Cross-subsidization is endemic to regulated industries; indeed, some would say it is basic to the regulatory process. Posner (1971) describes regulation as an institution that allows a system of taxation and subsidies. Much of the cross-subsidization present in regulated electric power tariffs would be eliminated if the electric power industry were opened to competition. A free market would bring supplies to those customers who are paying more than their incremental cost of production, at the expense of those who are paying less.

Cross-subsidies exist sometimes for political reasons, but other times for reasons of perceived fairness. Complete abandonment of the power to cross-subsidize would eliminate the flexibility to respond to these concerns. The proposed pricing system preserves some regulatory flexibility for end-user pricing, although constrained by market realities.

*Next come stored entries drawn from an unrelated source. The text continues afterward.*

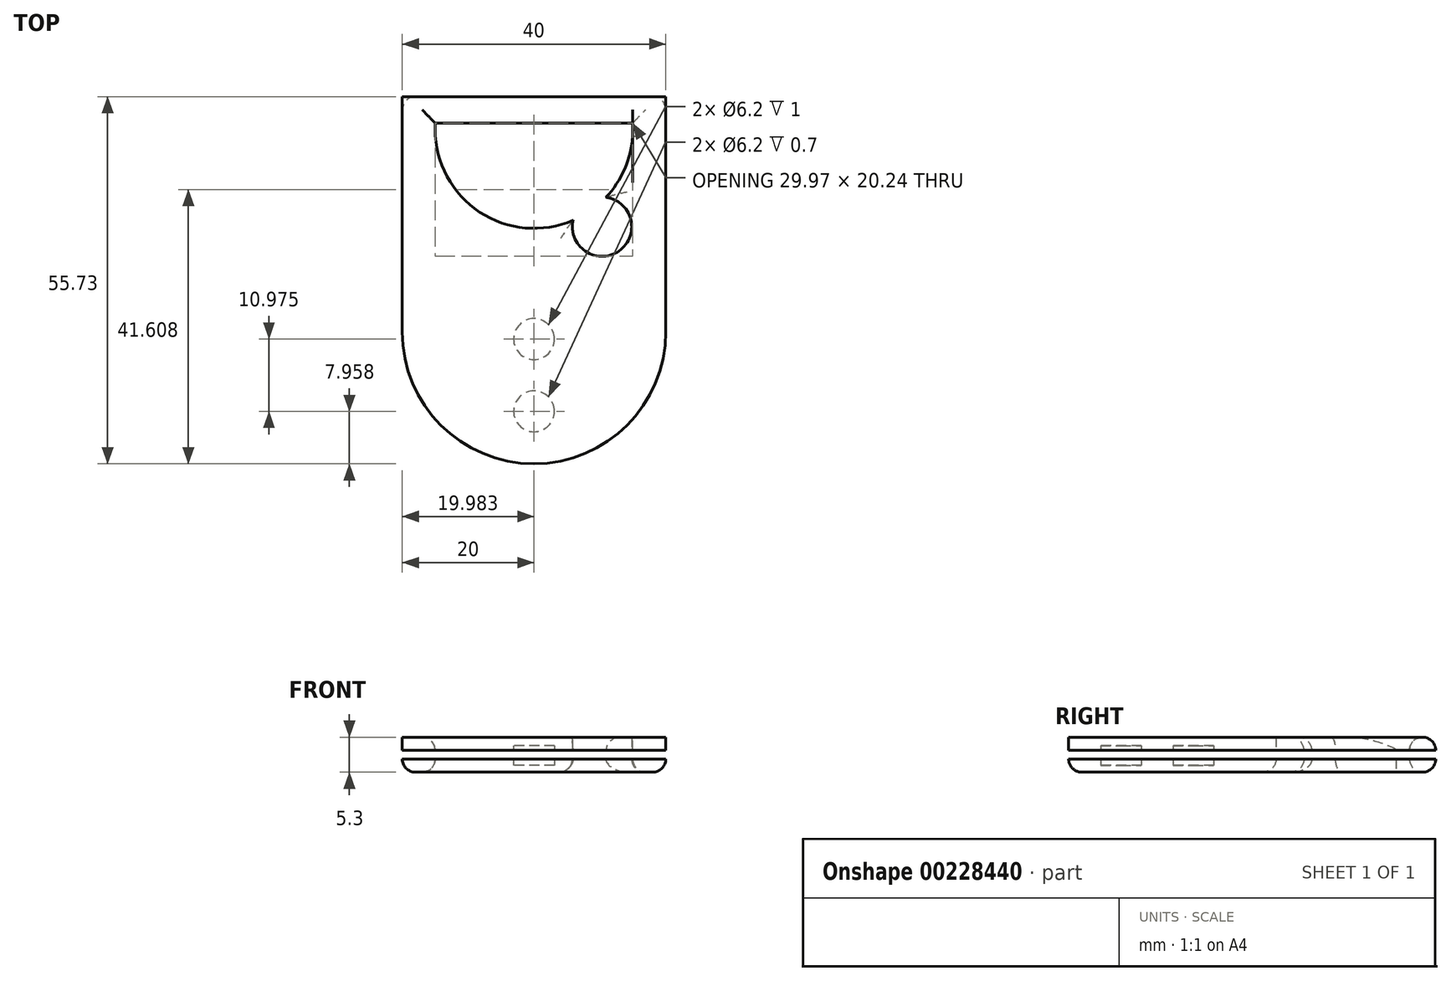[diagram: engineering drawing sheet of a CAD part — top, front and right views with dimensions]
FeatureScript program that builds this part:
annotation { "Feature Type Name" : "Feature", "Feature Type Description" : "" }
export const myFeature = defineFeature(function(context is Context, id is Id, definition is map)
    precondition{}
    {
        {
            var Q0;
            Q0=qCreatedBy(makeId("Top.planeOp"),FACE);
            var sketch = newSketch(context, id + "F0", { "sketchPlane" : qUnion([Q0])});
            skArc(sketch, "E0", {"start": v(-15, 0) * mm, "mid": v(-0.5, -15) * mm, "end": v(14.97, -1) * mm});
            skLineSegment(sketch, "E1.bottom", {"start": v(-20, 5) * mm, "end": v(20, 5) * mm});
            skLineSegment(sketch, "E1.left", {"start": v(-20, 5) * mm, "end": v(-20, -5) * mm});
            skLineSegment(sketch, "E1.right", {"start": v(20, 5) * mm, "end": v(20, -5) * mm});
            skPoint(sketch, "E2.start.orphan", {"position": v(20, 0) * mm});
            skPoint(sketch, "E3.start.orphan", {"position": v(-20, 0) * mm});
            skLineSegment(sketch, "E4", {"start": v(-20, -5) * mm, "end": v(-20, -50.73) * mm});
            skLineSegment(sketch, "E5", {"start": v(-20, -50.73) * mm, "end": v(20, -50.73) * mm});
            skLineSegment(sketch, "E6", {"start": v(20, -50.73) * mm, "end": v(20, -5) * mm});
            skPoint(sketch, "E7.center.orphan", {"position": v(0, -21.95) * mm});
            skArc(sketch, "E8.0", {"start": v(-18, 0) * mm, "mid": v(0, -18) * mm, "end": v(18, 0) * mm, "construction": true});
            skArc(sketch, "E9", {"start": v(-3.05, -14.69) * mm, "mid": v(0, -22.5) * mm, "end": v(3.05, -14.69) * mm});
            skLineSegment(sketch, "E10", {"start": v(0, 0) * mm, "end": v(-12.93, -18.47) * mm, "construction": true});
            skArc(sketch, "E11", {"start": v(-10.92, -10.28) * mm, "mid": v(-12.9, -18.43) * mm, "end": v(-5.93, -13.78) * mm});
            skArc(sketch, "E12.MirrorC", {"start": v(10.92, -10.28) * mm, "mid": v(12.9, -18.43) * mm, "end": v(5.93, -13.78) * mm});
            skLineSegment(sketch, "E13", {"start": v(14.97, -1) * mm, "end": v(14.97, 1) * mm});
            skLineSegment(sketch, "E14", {"start": v(14.97, 1) * mm, "end": v(-15, 1) * mm});
            skLineSegment(sketch, "E15", {"start": v(-15, 1) * mm, "end": v(-15, 0) * mm});
            skCircle(sketch, "E16", {"center": v(0, -42.77) * mm, "radius": 3.1 * mm});
            skCircle(sketch, "E17", {"center": v(0, -31.8) * mm, "radius": 3.1 * mm});
            skSolve(sketch);
        }
        {
            var Q0;
            Q0=makeQuery(id+"F0.imprint","IMPRINT",FACE,{"disambiguationData":[TD([[makeQuery(id+"F0.imprint","IMPRINT",EDGE,{"derivedFrom":sQuery(id+"F0.wireOp",EDGE,"E0")}),-1.0]])]});
            var Q1;
            {var subQ0=sQuery(id+"F0.wireOp",EDGE,"E7");var subQ1=sQuery(id+"F0.wireOp",EDGE,"E0");var subQ2=makeQuery(id+"F0.imprint","INTERSECT",VERTEX,{"disambiguationData":[OD(0.0)],"derivedFrom":[subQ1,subQ0]});Q1=makeQuery(id+"F0.imprint","IMPRINT",FACE,{"disambiguationData":[TD([[makeQuery(id+"F0.imprint","IMPRINT",EDGE,{"disambiguationData":[TD([[subQ2,-1.0]])],"derivedFrom":subQ1}),-1.0]])]});}
            var Q2;
            {var subQ0=sQuery(id+"F0.wireOp",EDGE,"E11");Q2=makeQuery(id+"F0.imprint","IMPRINT",FACE,{"disambiguationData":[TD([[makeQuery(id+"F0.imprint","IMPRINT",EDGE,{"derivedFrom":subQ0}),1.0]])]});}
            var Q3;
            {var subQ0=sQuery(id+"F0.wireOp",EDGE,"E9");Q3=makeQuery(id+"F0.imprint","IMPRINT",FACE,{"disambiguationData":[TD([[makeQuery(id+"F0.imprint","IMPRINT",EDGE,{"derivedFrom":subQ0}),1.0]])]});}
            var Q4;
            {var subQ0=sQuery(id+"F0.wireOp",EDGE,"E12.MirrorC");Q4=makeQuery(id+"F0.imprint","IMPRINT",FACE,{"disambiguationData":[TD([[makeQuery(id+"F0.imprint","IMPRINT",EDGE,{"derivedFrom":subQ0}),-1.0]])]});}
            var Q5;
            Q5=makeQuery(id+"F0.imprint","IMPRINT",FACE,{"disambiguationData":[TD([[makeQuery(id+"F0.imprint","IMPRINT",EDGE,{"derivedFrom":sQuery(id+"F0.wireOp",EDGE,"E16")}),1.0]])]});
            var Q6;
            Q6=makeQuery(id+"F0.imprint","IMPRINT",FACE,{"disambiguationData":[TD([[makeQuery(id+"F0.imprint","IMPRINT",EDGE,{"derivedFrom":sQuery(id+"F0.wireOp",EDGE,"E17")}),1.0]])]});
            extrude(context, id + "F1", {"entities" : qUnion([Q0, Q1, Q2, Q3, Q4, Q5, Q6]), "depth" : 5.3 * mm, "offsetDistance" : 25 * mm});
        }
        {
            var Q0;
            {var subQ0=sQuery(id+"F0.wireOp",EDGE,"E11");Q0=makeQuery(id+"F0.imprint","IMPRINT",FACE,{"disambiguationData":[TD([[makeQuery(id+"F0.imprint","IMPRINT",EDGE,{"derivedFrom":subQ0}),1.0]])]});}
            var Q1;
            {var subQ0=sQuery(id+"F0.wireOp",EDGE,"E9");Q1=makeQuery(id+"F0.imprint","IMPRINT",FACE,{"disambiguationData":[TD([[makeQuery(id+"F0.imprint","IMPRINT",EDGE,{"derivedFrom":subQ0}),1.0]])]});}
            var Q2;
            {var subQ0=sQuery(id+"F0.wireOp",EDGE,"E12.MirrorC");Q2=makeQuery(id+"F0.imprint","IMPRINT",FACE,{"disambiguationData":[TD([[makeQuery(id+"F0.imprint","IMPRINT",EDGE,{"derivedFrom":subQ0}),-1.0]])]});}
            extrude(context, id + "F2", {"entities" : qUnion([Q0, Q1, Q2]), "operationType" : NewBodyOperationType.REMOVE, "depth" : 3.3 * mm, "hasSecondDirection" : true, "secondDirectionOppositeDirection" : false, "secondDirectionDepth" : 2 * mm, "offsetDistance" : 25 * mm});
        }
        {
            var Q0;
            Q0=makeQuery(id+"F0.imprint","IMPRINT",FACE,{"disambiguationData":[TD([[makeQuery(id+"F0.imprint","IMPRINT",EDGE,{"derivedFrom":sQuery(id+"F0.wireOp",EDGE,"E16")}),1.0]])]});
            var Q1;
            Q1=makeQuery(id+"F0.imprint","IMPRINT",FACE,{"disambiguationData":[TD([[makeQuery(id+"F0.imprint","IMPRINT",EDGE,{"derivedFrom":sQuery(id+"F0.wireOp",EDGE,"E17")}),1.0]])]});
            extrude(context, id + "F3", {"entities" : qUnion([Q0, Q1]), "operationType" : NewBodyOperationType.REMOVE, "depth" : 4 * mm, "hasSecondDirection" : true, "secondDirectionOppositeDirection" : false, "secondDirectionDepth" : 1 * mm});
        }
        {
            var Q0;
            Q0=makeQuery(id+"F1.opExtrude","CAP_EDGE",EDGE,{"disambiguationData":[OSD([sQuery(id+"F0.wireOp",EDGE,"E14")])],"isStart":false});
            var Q1;
            Q1=makeQuery(id+"F1.opExtrude","CAP_EDGE",EDGE,{"disambiguationData":[OSD([sQuery(id+"F0.wireOp",EDGE,"E14")])],"isStart":true});
            var Q2;
            Q2=makeQuery(id+"F1.opExtrude","CAP_EDGE",EDGE,{"disambiguationData":[OSD([sQuery(id+"F0.wireOp",EDGE,"E1.bottom")])],"isStart":false});
            var Q3;
            Q3=makeQuery(id+"F1.opExtrude","CAP_EDGE",EDGE,{"disambiguationData":[OSD([sQuery(id+"F0.wireOp",EDGE,"E1.bottom")])],"isStart":true});
            fillet(context, id + "F4", {"entities" : qUnion([Q0, Q1, Q2, Q3]), "radius" : 2 * mm, "tangentPropagation" : true, "allowEdgeOverflow" : false});
        }
        {
            var Q0;
            Q0=makeQuery(id+"F1.opExtrude","SWEPT_EDGE",EDGE,{"disambiguationData":[OSD([sQuery(id+"F0.wireOp",EDGE,"E5"),sQuery(id+"F0.wireOp",EDGE,"E6")])]});
            var Q1;
            Q1=makeQuery(id+"F1.opExtrude","SWEPT_EDGE",EDGE,{"disambiguationData":[OSD([sQuery(id+"F0.wireOp",EDGE,"E4"),sQuery(id+"F0.wireOp",EDGE,"E5")])]});
            fillet(context, id + "F5", {"entities" : qUnion([Q0, Q1]), "radius" : 20 * mm, "tangentPropagation" : true, "allowEdgeOverflow" : false});
        }
        {
            var Q0;
            Q0=makeQuery(id+"F1.opExtrude","CAP_EDGE",EDGE,{"disambiguationData":[OSD([sQuery(id+"F0.wireOp",EDGE,"E0")])],"isStart":true});
            var Q1;
            Q1=makeQuery(id+"F1.opExtrude","CAP_FACE",FACE,{"disambiguationData":[OSD([sQuery(id+"F0.wireOp",EDGE,"E0"),sQuery(id+"F0.wireOp",EDGE,"E1.bottom"),sQuery(id+"F0.wireOp",EDGE,"E1.left"),sQuery(id+"F0.wireOp",EDGE,"E1.right"),sQuery(id+"F0.wireOp",EDGE,"VS0sWyAE-EdNi-RvXL-zYZn-pJlJ5YTStzKs"),sQuery(id+"F0.wireOp",EDGE,"E4"),sQuery(id+"F0.wireOp",EDGE,"E5"),sQuery(id+"F0.wireOp",EDGE,"E6")])],"isStart":true});
            var Q2;
            Q2=makeQuery(id+"F1.opExtrude","CAP_EDGE",EDGE,{"disambiguationData":[OSD([sQuery(id+"F0.wireOp",EDGE,"E0")])],"isStart":false});
            fillet(context, id + "F6", {"entities" : qUnion([Q0, Q1, Q2]), "radius" : 2 * mm, "tangentPropagation" : true, "allowEdgeOverflow" : false});
        }
    });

PURPA may revitalize the electric power industry, bringing new technology and new vigor to the market. It also may bring a return to the early years of this century, when a proliferation of backyard power plants of inefficient scale with quickly obsolete technology interrupted the development of a new industry. The pricing proposal described here provides an opportunity to extend the structural changes inherent in PURPA to the industry at large. The proposal would avoid a regulatory system that discriminates against particular generation technologies and replaces it with a system that allows competition among all potential suppliers of electric power, while retaining important aspects of regulatory oversight for the planning of electric power supply and for fairness (consistent with costs) in the pricing of electric power.